The European Union is closing in on a procedure that would allow it to sanction foreign hacker groups when they target the upcoming EU election.
A plan drafted by the EU’s diplomatic service has been presented to national cyber experts and will be forwarded to foreign affairs attachés later this month, three officials briefed on the plan told POLITICO, asking not to be named because of the sensitivity of the ongoing talks.
The measures would not only allow EU countries to slap sanctions on hacker groups that succeed in intruding into IT systems, but also those attempting to get in, like the suspected Russian intelligence officers who allegedly plotted but failed to hack into the Hague-based Organisation for the Prohibition of Chemical Weapons last year, the officials said.
Once operational, the EU measures would target individual hackers as well as state-linked groups with commercial bans and financial restrictions, like freezing assets. It would allow the EU to finally flex its economic muscle against a rising threat of foreign cybersecurity attacks.

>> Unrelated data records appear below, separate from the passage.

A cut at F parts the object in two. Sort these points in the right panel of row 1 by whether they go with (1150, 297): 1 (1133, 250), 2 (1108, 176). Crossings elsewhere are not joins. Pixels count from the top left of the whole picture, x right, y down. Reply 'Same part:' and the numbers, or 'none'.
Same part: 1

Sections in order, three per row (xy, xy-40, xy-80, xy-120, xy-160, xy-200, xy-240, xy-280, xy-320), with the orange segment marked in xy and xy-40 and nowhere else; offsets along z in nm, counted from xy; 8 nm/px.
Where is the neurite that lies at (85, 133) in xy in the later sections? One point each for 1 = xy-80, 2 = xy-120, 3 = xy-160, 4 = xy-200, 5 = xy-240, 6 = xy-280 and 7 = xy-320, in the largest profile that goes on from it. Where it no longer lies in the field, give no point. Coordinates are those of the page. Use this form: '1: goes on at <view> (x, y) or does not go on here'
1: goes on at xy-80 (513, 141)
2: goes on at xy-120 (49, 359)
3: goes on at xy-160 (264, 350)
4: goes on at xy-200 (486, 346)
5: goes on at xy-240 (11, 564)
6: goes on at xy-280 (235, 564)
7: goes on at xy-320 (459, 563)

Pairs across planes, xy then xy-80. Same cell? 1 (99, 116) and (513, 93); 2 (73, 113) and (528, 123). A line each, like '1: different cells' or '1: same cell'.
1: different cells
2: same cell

Diplomats still face two key questions before they finalize the regime: How severe a hack needs to be to merit sanctions, and how to actually nail down perpetrators of attacks.

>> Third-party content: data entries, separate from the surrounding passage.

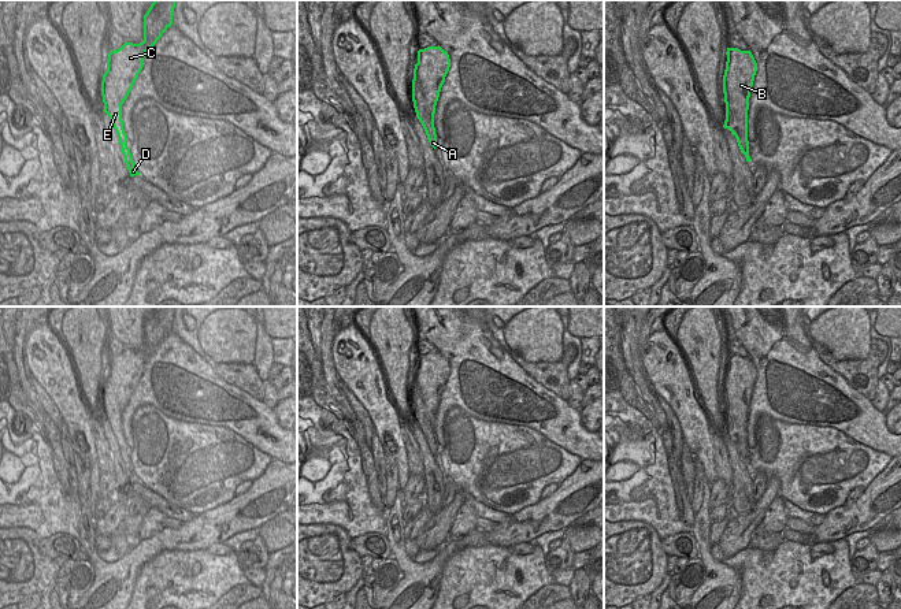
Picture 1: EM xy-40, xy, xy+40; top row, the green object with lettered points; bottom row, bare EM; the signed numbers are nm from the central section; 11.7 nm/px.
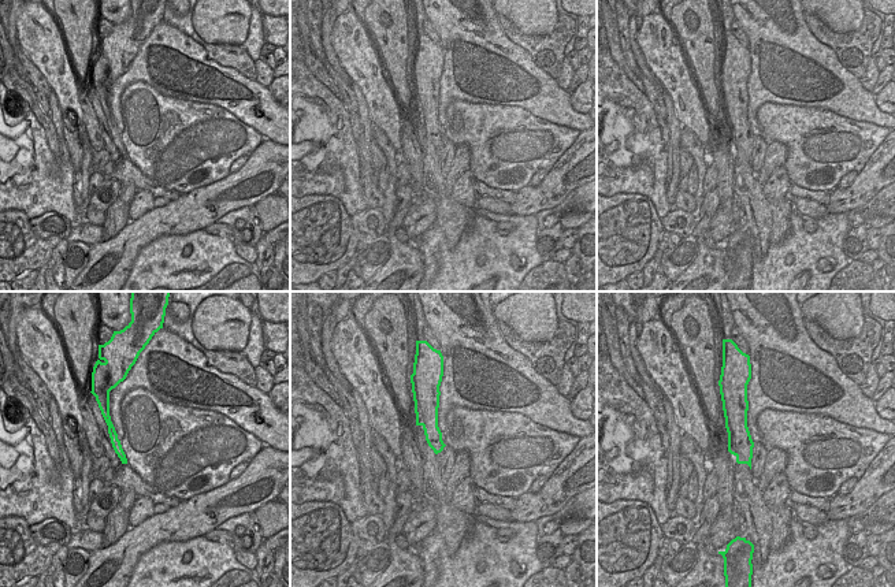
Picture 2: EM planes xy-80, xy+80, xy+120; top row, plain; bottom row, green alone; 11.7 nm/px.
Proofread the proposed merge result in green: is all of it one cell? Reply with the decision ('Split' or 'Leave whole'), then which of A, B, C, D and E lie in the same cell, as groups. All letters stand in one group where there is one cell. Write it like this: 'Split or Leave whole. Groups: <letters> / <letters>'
Split. Groups: A D E / B C

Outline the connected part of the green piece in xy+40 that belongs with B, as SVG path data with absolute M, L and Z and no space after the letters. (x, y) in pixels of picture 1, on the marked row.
M727 48L727 62L723 75L726 111L734 116L738 130L738 146L750 161L748 141L749 97L757 71L757 63L750 51Z

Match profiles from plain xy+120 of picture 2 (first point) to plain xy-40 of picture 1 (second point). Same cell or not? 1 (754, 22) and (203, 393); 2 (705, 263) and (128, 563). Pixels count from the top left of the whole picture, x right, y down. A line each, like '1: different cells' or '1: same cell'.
1: same cell
2: same cell

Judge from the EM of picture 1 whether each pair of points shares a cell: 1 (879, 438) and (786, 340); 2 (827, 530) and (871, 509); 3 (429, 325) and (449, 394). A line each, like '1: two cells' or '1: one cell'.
1: one cell
2: one cell
3: one cell

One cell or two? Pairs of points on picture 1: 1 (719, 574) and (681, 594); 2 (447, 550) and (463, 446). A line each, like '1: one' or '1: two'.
1: two
2: two

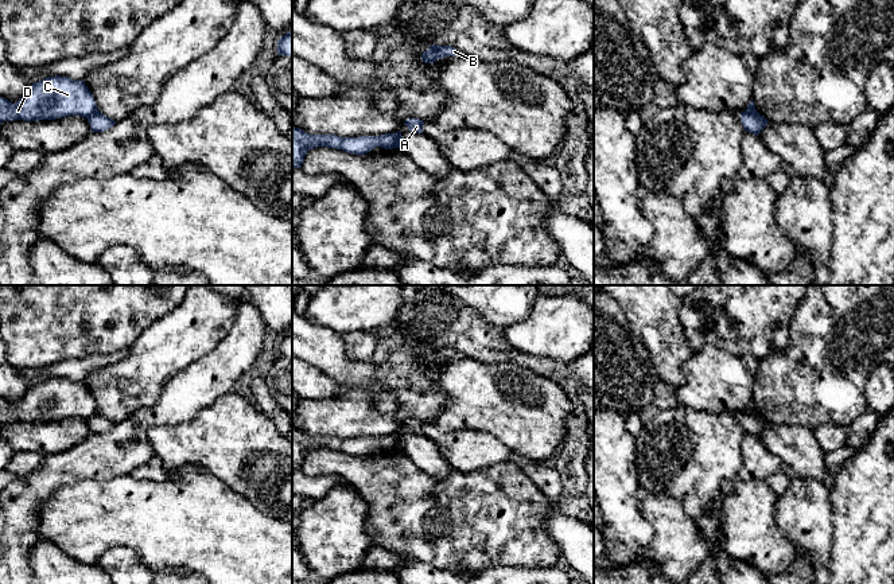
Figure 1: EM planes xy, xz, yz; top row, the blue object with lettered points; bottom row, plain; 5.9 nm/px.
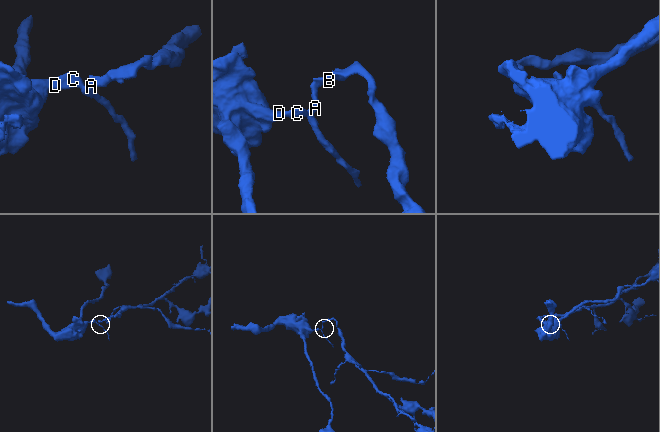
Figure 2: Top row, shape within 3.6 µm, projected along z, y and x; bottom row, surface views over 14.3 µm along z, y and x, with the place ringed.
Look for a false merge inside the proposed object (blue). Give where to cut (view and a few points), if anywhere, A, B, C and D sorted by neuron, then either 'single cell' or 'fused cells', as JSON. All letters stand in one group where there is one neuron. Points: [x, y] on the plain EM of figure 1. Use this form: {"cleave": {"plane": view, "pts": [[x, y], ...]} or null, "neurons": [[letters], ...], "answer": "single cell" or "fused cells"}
{"cleave": {"plane": "xz", "pts": [[395, 435], [396, 448]]}, "neurons": [["A", "B"], ["C", "D"]], "answer": "fused cells"}

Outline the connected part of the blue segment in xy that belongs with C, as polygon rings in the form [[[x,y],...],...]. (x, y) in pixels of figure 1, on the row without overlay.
[[[55,377],[32,385],[16,405],[0,398],[0,427],[3,423],[55,421],[66,417],[89,420],[97,412],[94,398],[83,382]]]

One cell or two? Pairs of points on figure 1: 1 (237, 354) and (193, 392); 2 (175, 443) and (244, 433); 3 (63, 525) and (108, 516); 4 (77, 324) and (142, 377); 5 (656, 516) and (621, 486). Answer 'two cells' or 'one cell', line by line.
1: one cell
2: one cell
3: one cell
4: two cells
5: two cells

“Having sanctions as one of the tools in the toolbox is important. We need to have a variety of tools,” said Chris Painter, a former U.S. State Department official who shaped a similar American regime under Barack Obama’s presidency. “You have law enforcement tools, you have diplomatic tools. But you have to have economic tools too.”
Diplomats working on the file added explicit language on sanctioning election hacks, the officials said, hoping the regime becomes operational before Europeans head to the polls in May for what is seen as Europe’s most hackable election ever.
National government leaders in October called on EU officials to speed up the work. In joint conclusions, heads of state denounced aggressive cyber action and asked to “work on the capacity to respond to and deter cyber attacks through EU restrictive measures.”
The draft plan also echoes much of what eight leading capitals wrote in a non-paper last fall. The eight countries said they want to make it possible to name the culprits and sanction them, following the rule book used for chemical weapons users.
But diplomats still face two key questions before they finalize the regime: How severe a hack needs to be to merit sanctions, and how to actually nail down perpetrators of attacks.
For the first issue, EU countries within NATO have already agreed massive cyberattacks could in principle constitute an act of war. But the EU is struggling to come up with a diplomatic response against all of the thousands of attacks targeting governmental organizations, companies, civil society groups and others in Europe every day — which, combined, constitute a serious threat to its economies and democratic systems.
The second issue stems from the difficulty of identifying perpetrators and making sure EU countries stick together on retaliation.
Many countries lack the technical ability to identify state-sponsored hacker groups. Others lack the political will to call out their sponsors. So-called attribution is a sovereign competence of national governments, but there would need to be some sort of consensus for sanctions to happen.
EU diplomats are expected to make sanctions possible if a country can provide criminal evidence against hackers, much like how the U.S. government releases indictments on hackers before following up with sanctions.
“Some countries aren’t susceptible to being named and shamed. That’s when sanctions and imposing other costs come into play. You have to follow up with something that is going to hit them and change their calculus,” Painter said.
The text was drafted by the EU’s diplomatic External Action Service. EU countries’ foreign affairs attachés tasked with managing sanctions regimes, and later ministers, would still have to approve it in the coming months.
The External Action Service’s press office said the Council is discussing outstanding questions, but that the discussions are confidential. It declined to comment on specific questions.